By Dinesh Nair / Reuters
DUBAI: EFG Eurobank will sell its Turkish arm to Kuwait’s Burgan Bank in a $355 million deal which will help shore up the struggling Greek lender’s capital base.
Burgan, the commercial banking arm of Kuwait Projects Co (KIPCO), will also absorb $280 million of loans issued by EFG to the Turkish unit as part of the deal, it said in a bourse filing on Monday.
Its shares rose 2.4 percent on the Kuwaiti bourse by 1025 GMT.
Banking sources had told Reuters last week that the sale was imminent and Burgan was likely to offer Eurobank Tekfen’s book value of $350 million.
Eurobank Tekfen, a partnership between EFG Eurobank and Turkey’s Tekfen Holding, was put up for sale last July by Greece’s second-largest bank.
The sale comes as Greek banks, hit by the country’s sovereign debt crisis, look to boost their capital base to cope with a protracted recession and a rise in non-performing loans.
Other possible deal targets include the Egyptian arm of Greece’s Piraeus Bank, valued at over $200 million, and which has attracted five suitors from the Middle East and North Africa (MENA) region, two sources told Reuters last week.
While Greek banks seek to shore themselves up in the face of protracted recession, Gulf investors have been looking at Turkey as a natural target in the face of unrest in the Middle East and debt crises in Europe and North America.
Qatar National Bank for example was in talks to buy Dexia’s Turkish arm Denizbank in a deal said to be worth as much as $6 billion, though the deal stalled over valuation, people familiar with the matter said.
Bankers are also awaiting the announcement of a mandate for the sale of National Bank of Greece’s Turkish arm Finansbank, despite the Greek lender saying it is no rush to sell the stake.
The outlook for Turkey’s banking sector is seen as positive on the back of strong economic growth and increased spending by the large population, half of which is under the age of 30.
Turkish banks are also well capitalized and have limited exposure to the euro zone.

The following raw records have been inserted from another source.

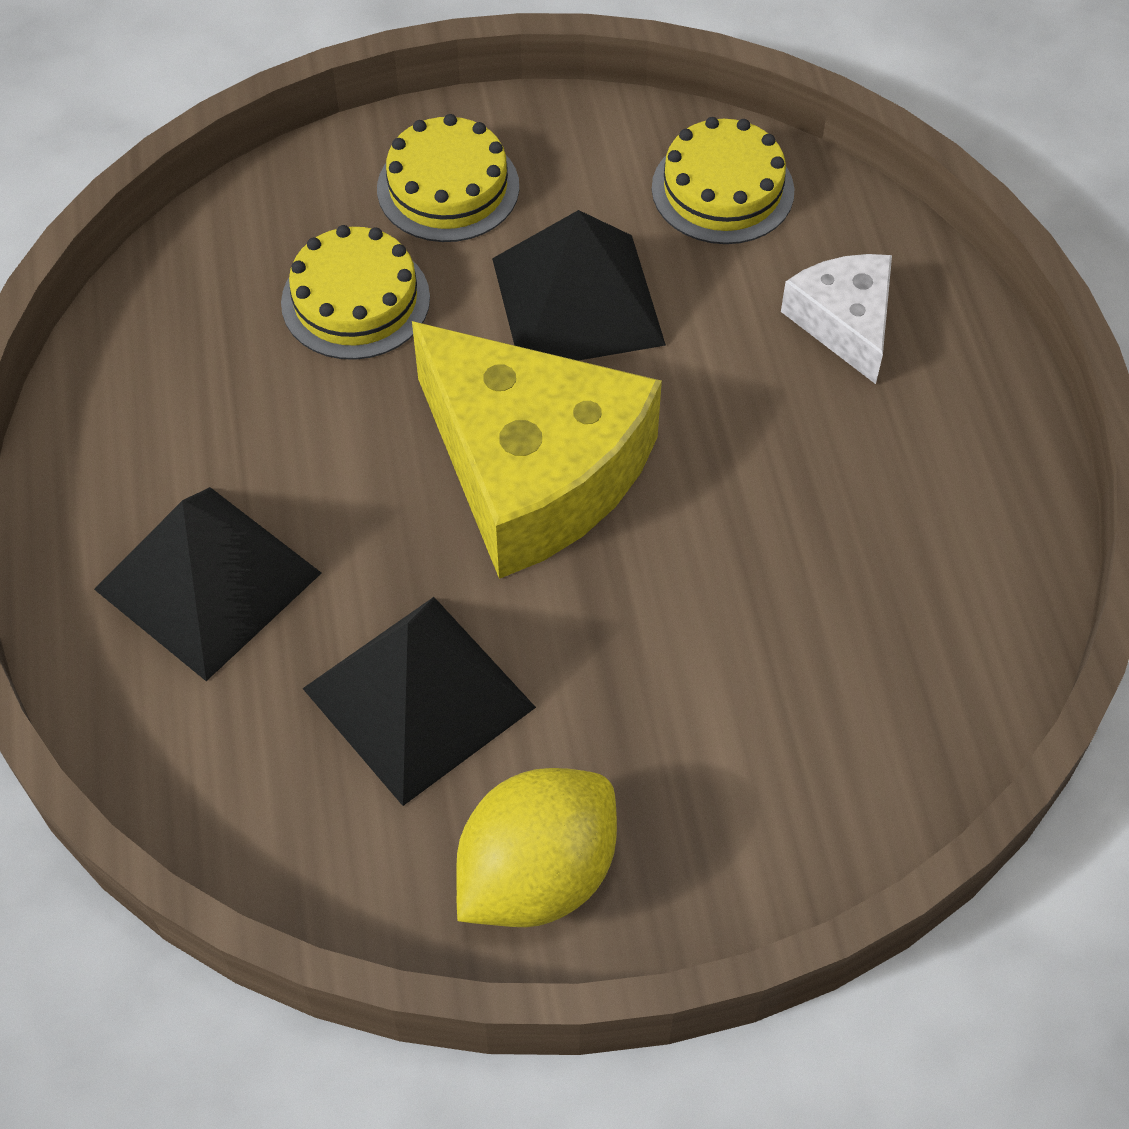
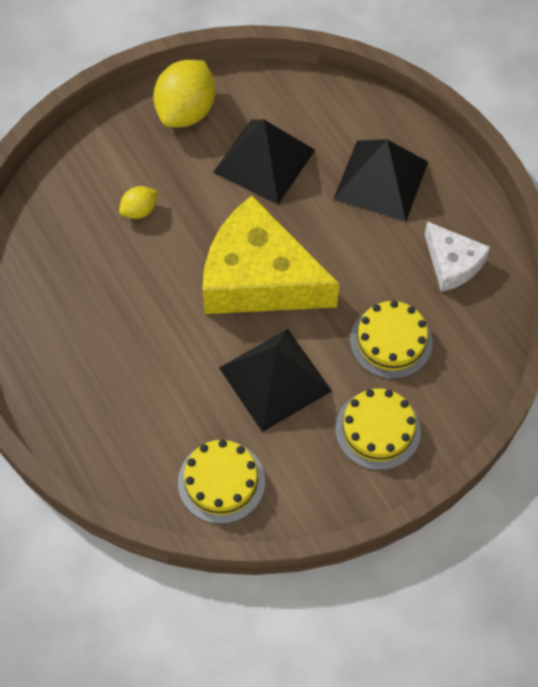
camera: 160 degrees right, 5 degrees up
(716, 671) = (139, 211): none -> yellow lemon
(844, 322) = (127, 413): white cheese -> white cheese (452, 263)

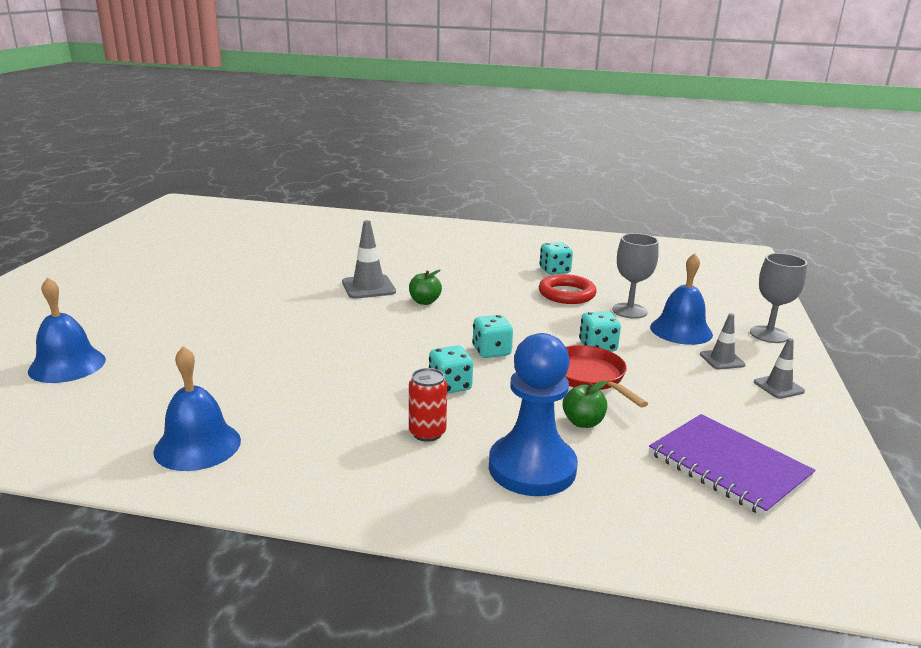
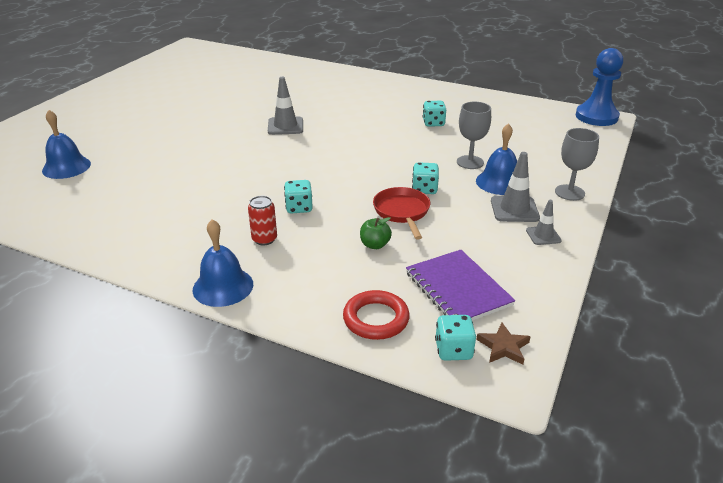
camera: 15 degrees right, 10 degrees up
(197, 445) = (119, 230): blue bell -> blue bell (223, 286)
(424, 302) = (319, 141): green apple -> none
(491, 351) = (343, 185): turquoise dice -> turquoise dice (453, 350)
(532, 468) = (319, 272): blue pawn -> blue pawn (596, 117)
(566, 294) = (430, 144): red ring -> red ring (376, 319)
(722, 360) = (514, 209): grey traffic cone -> grey traffic cone, size x1.62
(842, 535) = (503, 347): none -> brown star

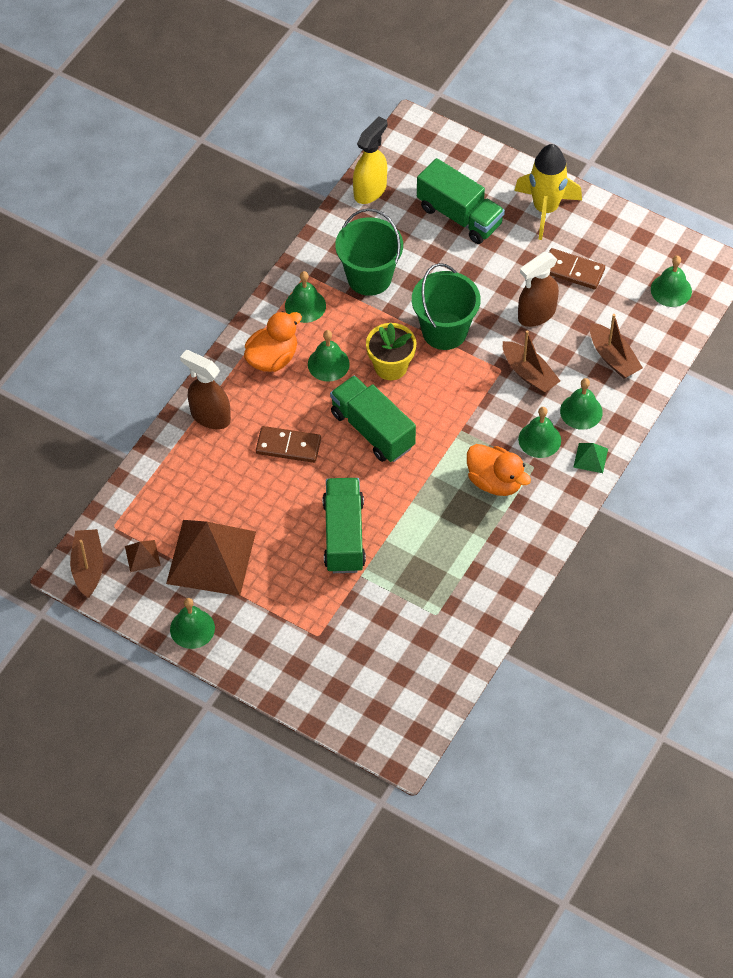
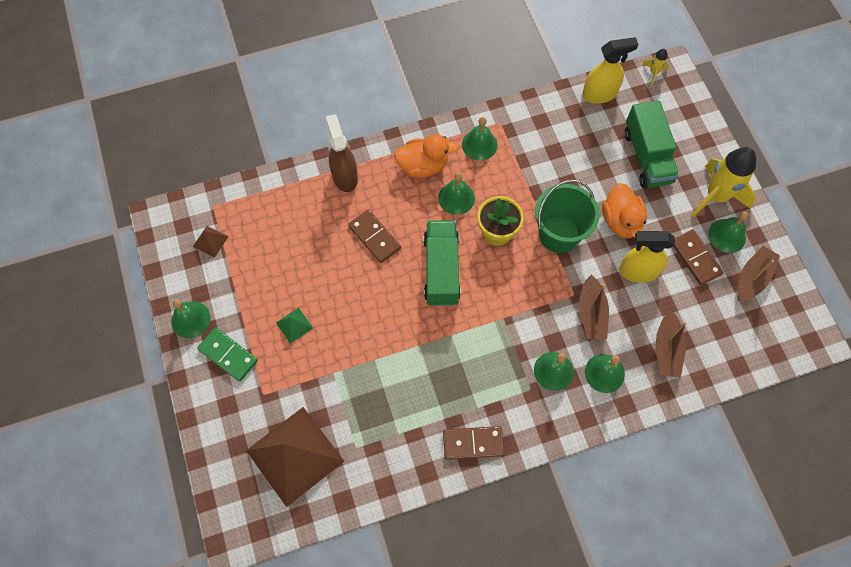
camera: 40 degrees right, 10 degrees up
(88, 567) = (171, 222): brown boat -> brown boat (752, 278)
(211, 557) = (250, 277): brown pyramid -> brown pyramid (294, 455)
(256, 630) = (228, 355): none -> green domino
(344, 535) = (350, 333): green truck -> none
(369, 277) = (542, 156): green bucket -> none
(400, 139) = (654, 72): none -> yellow rocket
(495, 481) = (491, 378): orange duck -> orange duck (621, 221)
(527, 540) = (473, 443): none -> brown domino
(536, 314) = (638, 271): brown spray bottle -> yellow spray bottle
(590, 458) = (579, 416): green pyramid -> green pyramid (294, 325)
(671, 290) = (760, 329): green bell -> green bell (727, 235)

The deal — which also involves Tekfen Holding agreeing to sell its 29.26 percent stake in Eurobank Tekfen to Eurobank Holding — will raise EFG Eurobank’s Core Tier 1 capital ratio by about 60 basis points or about 300 million euros, the bank said.
The Kuwaiti lender will use internal funds for the deal, which rests on final approval from the central bank in Kuwait and the Banking Regulation and Supervision Agency in Turkey.
Barclays and Goldman Sachs advised EFG Eurobank on the deal, which is expected to close in the third quarter of 2012 after regulatory approvals. Citigroup Inc advised Burgan.
Eurobank Tekfen runs a network of 60 branches and ranks among the top 20 banks in Turkey by loans. Its loan portfolio stands at 1.5 billion euros ($2 billion).
EFG bought a 70 percent stake in Eurobank Tekfen in 2007.
The latter made a net profit of 20.3 million lira ($11.4 million) in the first nine months of last year. Its balance sheet was 5.1 billion lira with deposits at 2.2 billion lira.